À travers cette expérience Musique/Sport/Overflow on pourrait risquer les observations suivantes : à savoir que l’urgence pour toute une génération de résister à des processus de précarisation et de disqualification culturelle exprime aussi un paradoxe : celui de prendre le temps de la recherche fondamentale, si nécessaire pour se mettre en perspective avec les autres. Il s’agit de se rapproprier la capacité d’être en devenir dans un contexte social incitant le plus souvent à la résignation, poussant chacun à jouer sa partie contre l’autre en luttant pour sa propre survie.

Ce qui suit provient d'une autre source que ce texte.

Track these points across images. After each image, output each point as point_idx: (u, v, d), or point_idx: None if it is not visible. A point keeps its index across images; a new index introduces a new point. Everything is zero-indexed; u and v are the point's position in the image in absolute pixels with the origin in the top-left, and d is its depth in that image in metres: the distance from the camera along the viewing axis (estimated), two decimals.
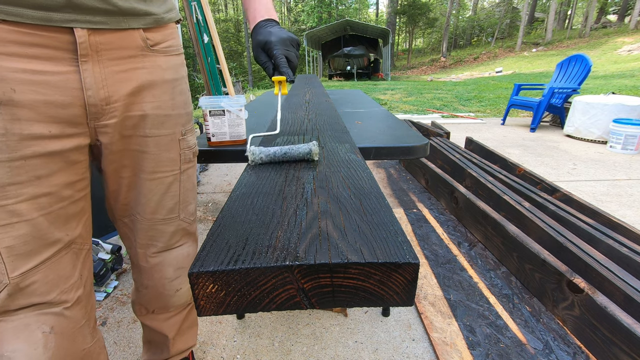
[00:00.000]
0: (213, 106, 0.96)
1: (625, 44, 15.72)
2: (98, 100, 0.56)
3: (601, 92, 6.32)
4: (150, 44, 0.62)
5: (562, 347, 1.14)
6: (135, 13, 0.58)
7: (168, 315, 0.88)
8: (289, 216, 0.38)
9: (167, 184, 0.72)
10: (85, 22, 0.51)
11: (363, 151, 1.02)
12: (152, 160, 0.67)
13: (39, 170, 0.51)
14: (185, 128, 0.73)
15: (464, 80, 14.12)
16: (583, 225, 1.59)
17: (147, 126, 0.64)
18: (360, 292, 0.31)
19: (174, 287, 0.82)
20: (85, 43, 0.52)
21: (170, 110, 0.68)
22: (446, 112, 5.99)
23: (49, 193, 0.53)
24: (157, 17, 0.62)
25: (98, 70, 0.55)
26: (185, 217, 0.79)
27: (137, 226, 0.73)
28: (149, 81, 0.62)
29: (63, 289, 0.58)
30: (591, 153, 3.44)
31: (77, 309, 0.61)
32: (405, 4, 25.50)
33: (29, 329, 0.54)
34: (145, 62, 0.61)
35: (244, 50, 25.38)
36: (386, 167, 3.11)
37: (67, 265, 0.59)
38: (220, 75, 3.68)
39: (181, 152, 0.72)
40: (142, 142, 0.65)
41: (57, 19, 0.49)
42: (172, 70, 0.67)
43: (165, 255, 0.78)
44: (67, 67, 0.52)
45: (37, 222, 0.53)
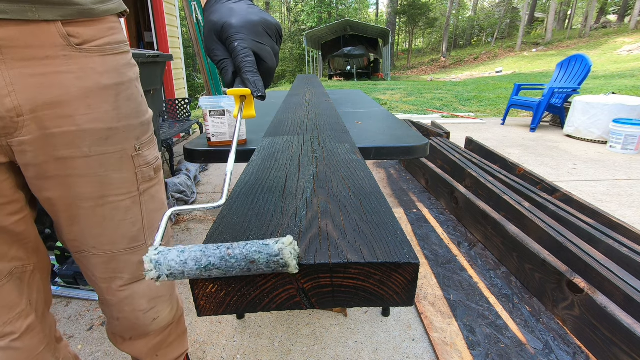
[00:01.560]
0: (213, 106, 0.96)
1: (625, 44, 15.72)
2: (4, 111, 0.45)
3: (601, 92, 6.32)
4: (75, 42, 0.48)
5: (562, 347, 1.14)
6: (49, 1, 0.45)
7: (148, 340, 0.77)
8: (289, 216, 0.38)
9: (123, 209, 0.60)
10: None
11: (363, 151, 1.02)
12: (95, 184, 0.55)
13: None
14: (139, 142, 0.60)
15: (464, 80, 14.12)
16: (583, 225, 1.59)
17: (86, 144, 0.52)
18: (360, 292, 0.31)
19: (149, 318, 0.71)
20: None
21: (115, 123, 0.55)
22: (446, 112, 5.99)
23: None
24: (82, 7, 0.48)
25: (1, 73, 0.43)
26: None
27: (92, 261, 0.62)
28: (80, 88, 0.50)
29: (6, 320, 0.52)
30: (591, 153, 3.44)
31: (29, 338, 0.55)
32: (405, 4, 25.51)
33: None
34: (70, 65, 0.48)
35: None
36: (386, 167, 3.11)
37: (9, 294, 0.52)
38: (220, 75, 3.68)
39: (137, 170, 0.60)
40: (82, 164, 0.53)
41: None
42: (112, 73, 0.54)
43: (134, 287, 0.66)
44: None
45: None
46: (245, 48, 0.41)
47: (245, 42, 0.41)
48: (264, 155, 0.63)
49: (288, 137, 0.77)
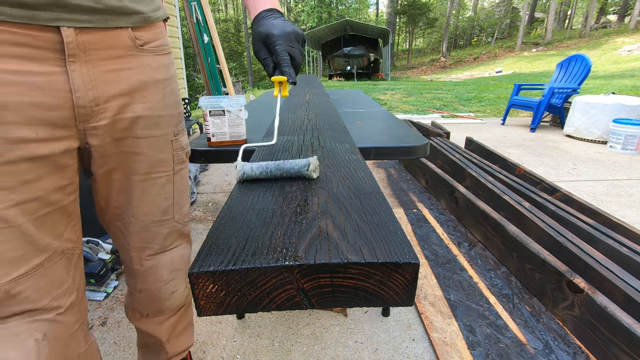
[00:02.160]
0: (213, 106, 0.96)
1: (625, 44, 15.72)
2: (87, 101, 0.54)
3: (601, 92, 6.32)
4: (139, 43, 0.60)
5: (562, 347, 1.14)
6: (124, 11, 0.56)
7: (162, 318, 0.86)
8: (289, 216, 0.38)
9: (160, 185, 0.70)
10: (72, 21, 0.49)
11: (363, 151, 1.02)
12: (145, 161, 0.66)
13: (26, 175, 0.50)
14: (177, 128, 0.71)
15: (464, 80, 14.12)
16: (583, 225, 1.59)
17: (140, 127, 0.63)
18: (360, 292, 0.31)
19: (169, 290, 0.80)
20: (72, 43, 0.50)
21: (162, 111, 0.66)
22: (446, 112, 5.99)
23: (36, 198, 0.52)
24: (145, 15, 0.60)
25: (86, 70, 0.53)
26: (179, 219, 0.77)
27: (130, 229, 0.72)
28: (140, 82, 0.61)
29: (56, 294, 0.57)
30: (591, 153, 3.44)
31: (70, 314, 0.60)
32: (405, 4, 25.50)
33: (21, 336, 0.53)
34: (134, 62, 0.60)
35: (244, 50, 25.39)
36: (386, 167, 3.11)
37: (60, 271, 0.58)
38: (220, 75, 3.69)
39: (174, 152, 0.71)
40: (134, 143, 0.64)
41: (44, 17, 0.47)
42: (162, 69, 0.66)
43: (159, 257, 0.77)
44: (53, 67, 0.50)
45: (24, 228, 0.51)
46: (283, 50, 0.62)
47: (282, 46, 0.62)
48: (264, 155, 0.63)
49: (288, 137, 0.77)
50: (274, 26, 0.64)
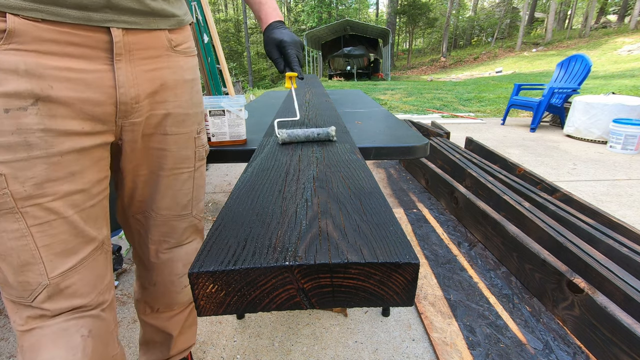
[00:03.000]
0: (213, 106, 0.96)
1: (625, 44, 15.72)
2: (129, 98, 0.57)
3: (601, 92, 6.32)
4: (173, 44, 0.64)
5: (562, 347, 1.14)
6: (164, 14, 0.60)
7: (172, 314, 0.88)
8: (289, 216, 0.38)
9: (182, 180, 0.73)
10: (121, 22, 0.53)
11: (363, 151, 1.02)
12: (171, 157, 0.69)
13: (73, 166, 0.52)
14: (199, 127, 0.75)
15: (464, 80, 14.12)
16: (583, 225, 1.59)
17: (169, 124, 0.66)
18: (360, 292, 0.31)
19: (182, 283, 0.83)
20: (120, 42, 0.53)
21: (189, 109, 0.70)
22: (446, 112, 5.99)
23: (82, 190, 0.54)
24: (179, 18, 0.64)
25: (130, 69, 0.56)
26: (196, 214, 0.80)
27: (150, 222, 0.74)
28: (172, 80, 0.64)
29: (100, 289, 0.59)
30: (591, 153, 3.44)
31: (110, 311, 0.62)
32: (405, 4, 25.49)
33: (68, 333, 0.54)
34: (169, 62, 0.63)
35: (244, 50, 25.38)
36: (386, 167, 3.11)
37: (101, 265, 0.59)
38: (220, 75, 3.68)
39: (196, 149, 0.74)
40: (163, 140, 0.67)
41: (97, 18, 0.50)
42: (191, 70, 0.69)
43: (175, 251, 0.79)
44: (101, 65, 0.53)
45: (72, 219, 0.53)
46: (293, 54, 0.79)
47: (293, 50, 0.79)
48: (264, 155, 0.63)
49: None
50: (285, 34, 0.79)
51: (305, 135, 0.70)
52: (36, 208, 0.49)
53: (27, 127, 0.47)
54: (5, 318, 1.33)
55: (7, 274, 0.51)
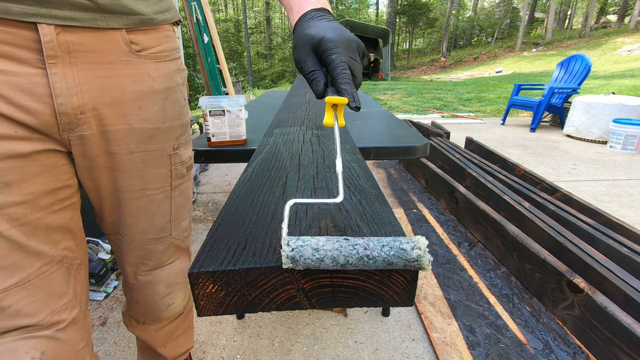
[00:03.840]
0: (213, 106, 0.96)
1: (625, 44, 15.72)
2: (70, 108, 0.49)
3: (601, 92, 6.32)
4: (135, 48, 0.54)
5: (562, 347, 1.14)
6: (117, 11, 0.49)
7: (160, 326, 0.83)
8: (289, 216, 0.38)
9: (156, 202, 0.65)
10: (50, 18, 0.44)
11: (363, 151, 1.02)
12: (138, 178, 0.60)
13: (6, 175, 0.45)
14: (178, 141, 0.65)
15: (464, 80, 14.12)
16: (583, 225, 1.59)
17: (134, 141, 0.57)
18: (360, 292, 0.31)
19: (165, 304, 0.77)
20: (52, 42, 0.45)
21: (161, 124, 0.60)
22: (446, 112, 5.99)
23: (22, 202, 0.47)
24: (144, 17, 0.53)
25: (70, 74, 0.47)
26: (177, 235, 0.73)
27: (124, 246, 0.68)
28: (135, 91, 0.55)
29: (54, 308, 0.52)
30: (591, 153, 3.44)
31: (73, 331, 0.55)
32: (405, 4, 25.49)
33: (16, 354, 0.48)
34: (129, 70, 0.53)
35: (244, 50, 25.39)
36: (386, 167, 3.11)
37: (58, 282, 0.53)
38: (220, 75, 3.68)
39: (172, 167, 0.65)
40: (127, 159, 0.58)
41: (16, 11, 0.42)
42: (163, 78, 0.59)
43: (155, 273, 0.73)
44: (33, 69, 0.45)
45: (10, 234, 0.46)
46: (342, 62, 0.42)
47: (342, 56, 0.43)
48: (264, 155, 0.63)
49: (288, 136, 0.77)
50: (330, 29, 0.45)
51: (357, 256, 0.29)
52: None
53: None
54: None
55: None
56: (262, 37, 29.92)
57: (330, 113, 0.43)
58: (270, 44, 28.39)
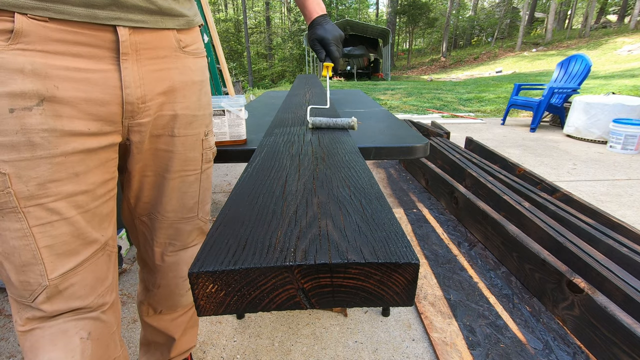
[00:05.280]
0: (213, 106, 0.96)
1: (625, 44, 15.71)
2: (135, 98, 0.56)
3: (601, 92, 6.32)
4: (182, 45, 0.63)
5: (562, 347, 1.14)
6: (172, 14, 0.59)
7: (175, 315, 0.88)
8: (289, 216, 0.38)
9: (188, 183, 0.72)
10: (127, 21, 0.52)
11: (363, 151, 1.02)
12: (178, 159, 0.68)
13: (77, 167, 0.52)
14: (207, 129, 0.74)
15: (464, 80, 14.12)
16: (583, 225, 1.59)
17: (176, 126, 0.65)
18: (360, 292, 0.31)
19: (186, 286, 0.83)
20: (126, 42, 0.53)
21: (197, 111, 0.69)
22: (446, 112, 5.99)
23: (86, 191, 0.53)
24: (188, 19, 0.63)
25: (136, 69, 0.55)
26: (202, 217, 0.79)
27: (156, 225, 0.74)
28: (181, 82, 0.63)
29: (100, 292, 0.58)
30: (591, 153, 3.44)
31: (111, 313, 0.61)
32: (405, 4, 25.47)
33: (67, 335, 0.54)
34: (177, 63, 0.62)
35: (244, 50, 25.39)
36: (386, 167, 3.11)
37: (103, 267, 0.59)
38: (220, 75, 3.68)
39: (203, 152, 0.73)
40: (170, 141, 0.66)
41: (102, 16, 0.49)
42: (199, 71, 0.68)
43: (181, 254, 0.79)
44: (107, 65, 0.52)
45: (75, 220, 0.52)
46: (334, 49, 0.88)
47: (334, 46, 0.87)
48: (265, 155, 0.63)
49: (288, 136, 0.77)
50: (328, 31, 0.87)
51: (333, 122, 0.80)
52: (38, 208, 0.49)
53: (32, 127, 0.47)
54: (5, 318, 1.33)
55: (10, 273, 0.51)
56: (262, 37, 29.92)
57: (325, 70, 0.91)
58: (270, 44, 28.39)
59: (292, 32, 27.39)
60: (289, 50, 26.08)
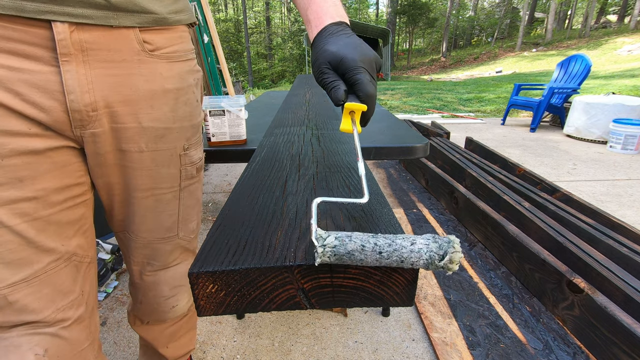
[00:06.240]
0: (213, 106, 0.96)
1: (625, 44, 15.71)
2: (82, 105, 0.49)
3: (601, 92, 6.32)
4: (148, 47, 0.54)
5: (562, 347, 1.14)
6: (129, 9, 0.50)
7: (164, 327, 0.84)
8: (289, 216, 0.38)
9: (165, 201, 0.65)
10: (64, 15, 0.44)
11: (363, 151, 1.02)
12: (147, 177, 0.61)
13: (20, 171, 0.46)
14: (189, 142, 0.65)
15: (464, 80, 14.12)
16: (583, 225, 1.59)
17: (144, 140, 0.57)
18: (360, 292, 0.31)
19: (169, 305, 0.78)
20: (66, 40, 0.45)
21: (171, 123, 0.60)
22: (446, 112, 5.99)
23: (33, 197, 0.47)
24: (158, 16, 0.53)
25: (83, 72, 0.48)
26: (184, 235, 0.73)
27: (131, 244, 0.68)
28: (147, 90, 0.55)
29: (60, 306, 0.52)
30: (591, 153, 3.44)
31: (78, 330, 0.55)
32: (405, 4, 25.48)
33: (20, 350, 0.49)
34: (142, 69, 0.54)
35: (244, 50, 25.39)
36: (386, 167, 3.11)
37: (65, 279, 0.53)
38: (220, 75, 3.68)
39: (182, 168, 0.65)
40: (137, 158, 0.58)
41: (30, 9, 0.42)
42: (175, 78, 0.59)
43: (161, 274, 0.73)
44: (46, 66, 0.45)
45: (20, 229, 0.47)
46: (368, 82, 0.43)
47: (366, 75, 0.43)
48: (265, 155, 0.63)
49: (288, 136, 0.77)
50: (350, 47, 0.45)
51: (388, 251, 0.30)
52: None
53: None
54: None
55: None
56: (262, 37, 29.92)
57: (348, 119, 0.45)
58: (270, 44, 28.39)
59: (292, 32, 27.38)
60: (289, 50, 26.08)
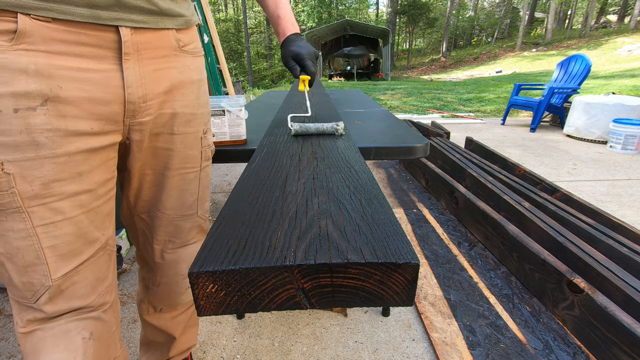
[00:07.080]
0: (213, 106, 0.96)
1: (625, 44, 15.71)
2: (136, 98, 0.57)
3: (601, 92, 6.32)
4: (181, 44, 0.64)
5: (562, 347, 1.14)
6: (171, 14, 0.60)
7: (175, 314, 0.88)
8: (289, 216, 0.38)
9: (188, 180, 0.73)
10: (129, 21, 0.53)
11: (363, 151, 1.02)
12: (177, 157, 0.69)
13: (80, 166, 0.52)
14: (206, 127, 0.75)
15: (464, 80, 14.12)
16: (583, 225, 1.59)
17: (176, 124, 0.66)
18: (360, 292, 0.31)
19: (186, 284, 0.83)
20: (128, 42, 0.54)
21: (196, 109, 0.70)
22: (446, 112, 5.99)
23: (89, 190, 0.54)
24: (187, 18, 0.65)
25: (138, 68, 0.56)
26: (201, 214, 0.80)
27: (155, 222, 0.74)
28: (180, 80, 0.64)
29: (101, 291, 0.58)
30: (591, 153, 3.44)
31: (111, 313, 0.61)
32: (405, 4, 25.46)
33: (69, 335, 0.54)
34: (176, 62, 0.63)
35: (244, 50, 25.38)
36: (386, 167, 3.11)
37: (103, 266, 0.59)
38: (220, 75, 3.68)
39: (202, 149, 0.74)
40: (169, 139, 0.67)
41: (105, 17, 0.50)
42: (198, 70, 0.70)
43: (180, 251, 0.80)
44: (110, 65, 0.53)
45: (78, 220, 0.53)
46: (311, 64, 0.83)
47: (309, 62, 0.83)
48: (265, 155, 0.63)
49: (288, 137, 0.77)
50: (302, 47, 0.84)
51: (315, 128, 0.74)
52: (42, 208, 0.49)
53: (36, 127, 0.47)
54: (5, 318, 1.33)
55: (12, 274, 0.51)
56: (262, 37, 29.91)
57: (302, 85, 0.85)
58: (270, 44, 28.38)
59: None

C’est pourquoi ni le sport, ni la pratique artistique ne sauraient être des fins en soi ; nous ne saurions accepter qu’elles se donnent pour objectif, soit d’inculquer savamment la soumission docile pour nourrir les spectacles nauséabonds promus par le marché et le marketing, soit, à l’inverse, de servir de prétexte pour occuper, pacifier, contenir une jeunesse des périphéries que l’on a tendance à enfermer dans des clichés excluant bien des possibles en déniant à toute une génération sa richesse. Se défaire de ces réflexes culturels n’est pas une petite affaire.